* WORK ITEM A:
In the text about the Spike: Shadow Puppets comic, which characters appear in the scene on page 3 of issue #2?
* WORK ITEM B:
Write the next part of the text about the Spike: Shadow Puppets comic, picking up after its last sentence.
(TEXT EXCERPT Opens)
Spike: Shadow Puppets is a limited series comic book based on the Angel television series. The Spike centric comic was released by IDW Publishing from June 2007 through October 2007. The four issues were collected together in a single trade paperback in December, 2007.

Continuity
 The continuity of this comic is unconfirmed. A scene on page 3 of issue #2 with Angel, Illyria, and Wesley at Wolfram & Hart, indicates it occurring during the final episodes of Angel season five, sometime after "Shells", but before "Not Fade Away". The fact that Wesley is still alive in Spike's brief fantasy in issue #2 seems to imply that the story takes place prior to "Not Fade Away". However, a dead "Spoiler Wesley" appears in issue #4.
 Shadow Puppets best shares continuity with the previous Spike: Asylum series, of which writer Brian Lynch commented "...I'm just telling the best SPIKE story I can, timelines be damned."
(TEXT EXCERPT Closes)
(SUPPLIED ENTRIES Opens)
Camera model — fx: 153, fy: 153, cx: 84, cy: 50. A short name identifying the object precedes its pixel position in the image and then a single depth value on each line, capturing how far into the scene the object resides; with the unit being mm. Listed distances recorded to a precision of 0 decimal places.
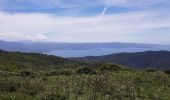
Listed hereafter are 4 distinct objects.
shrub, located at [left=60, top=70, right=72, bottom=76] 11914
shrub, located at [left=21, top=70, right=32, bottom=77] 10982
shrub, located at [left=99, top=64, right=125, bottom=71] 14322
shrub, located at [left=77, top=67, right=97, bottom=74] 12413
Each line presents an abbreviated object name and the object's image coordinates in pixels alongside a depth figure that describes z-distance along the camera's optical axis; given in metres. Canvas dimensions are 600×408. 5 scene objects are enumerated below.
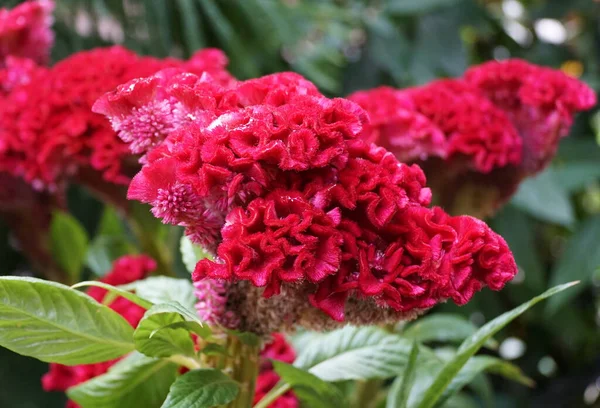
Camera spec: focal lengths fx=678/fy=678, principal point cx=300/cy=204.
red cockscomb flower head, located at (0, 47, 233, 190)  0.66
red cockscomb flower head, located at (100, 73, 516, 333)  0.38
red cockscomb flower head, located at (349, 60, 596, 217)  0.68
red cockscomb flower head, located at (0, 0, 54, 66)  0.79
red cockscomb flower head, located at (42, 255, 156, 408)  0.63
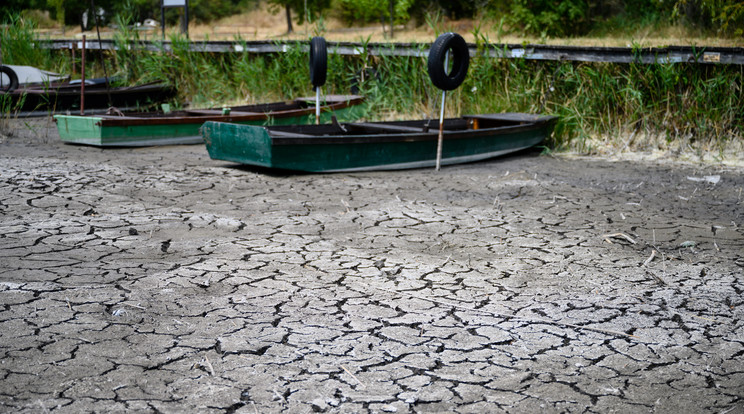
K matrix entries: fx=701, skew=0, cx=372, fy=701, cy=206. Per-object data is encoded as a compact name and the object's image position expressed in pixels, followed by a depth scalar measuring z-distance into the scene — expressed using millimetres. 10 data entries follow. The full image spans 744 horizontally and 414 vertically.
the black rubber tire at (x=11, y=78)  12024
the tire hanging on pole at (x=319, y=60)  8320
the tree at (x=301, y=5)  22172
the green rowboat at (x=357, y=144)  7398
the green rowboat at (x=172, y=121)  9164
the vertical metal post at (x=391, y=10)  19484
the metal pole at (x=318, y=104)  8672
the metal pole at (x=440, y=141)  7948
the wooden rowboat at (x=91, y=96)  11883
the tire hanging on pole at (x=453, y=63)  7746
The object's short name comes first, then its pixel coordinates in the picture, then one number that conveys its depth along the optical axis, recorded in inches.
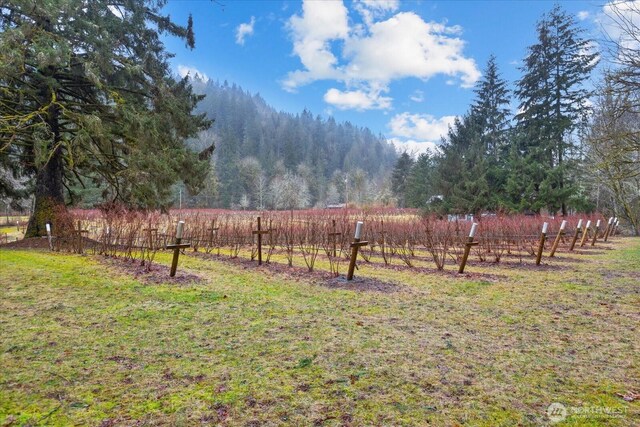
(SUPPLIED ENTRIES Closes)
* REPLY A:
Angel, Illyria, and Wesley

* REPLY B:
 The original ambiguity of Shadow Puppets place in the continuity is directly referenced (through use of a pun) in issue #1, when the puppets attack Spike with the "Official Smile Time Cannon", Spike remarks "I hate... official cannon."
 The character Betta George, who appears in this comic and Asylum, later appears in the definitely canonical Angel: After the Fall miniseries.

Canonical issues

Angel comics such as this one are not usually considered by fans as canonical. Some fans consider them stories from the imaginations of authors and artists, while other fans consider them as taking place in an alternative fictional reality. However unlike fan fiction, overviews summarising their story, written early in the writing process, were 'approved' by both Fox and Joss Whedon (or his office), and the books were therefore later published as officially Buffy merchandise.

References

External links
 Johnston, Rich, "LYING IN THE GUTTERS VOLUME 2 COLUMN 92", ComicBookResources.com (February 20, 2007).
 "Teaser for the next Lynch/Urru SPIKE project!", IDWpublishing.com (January 22, 2007).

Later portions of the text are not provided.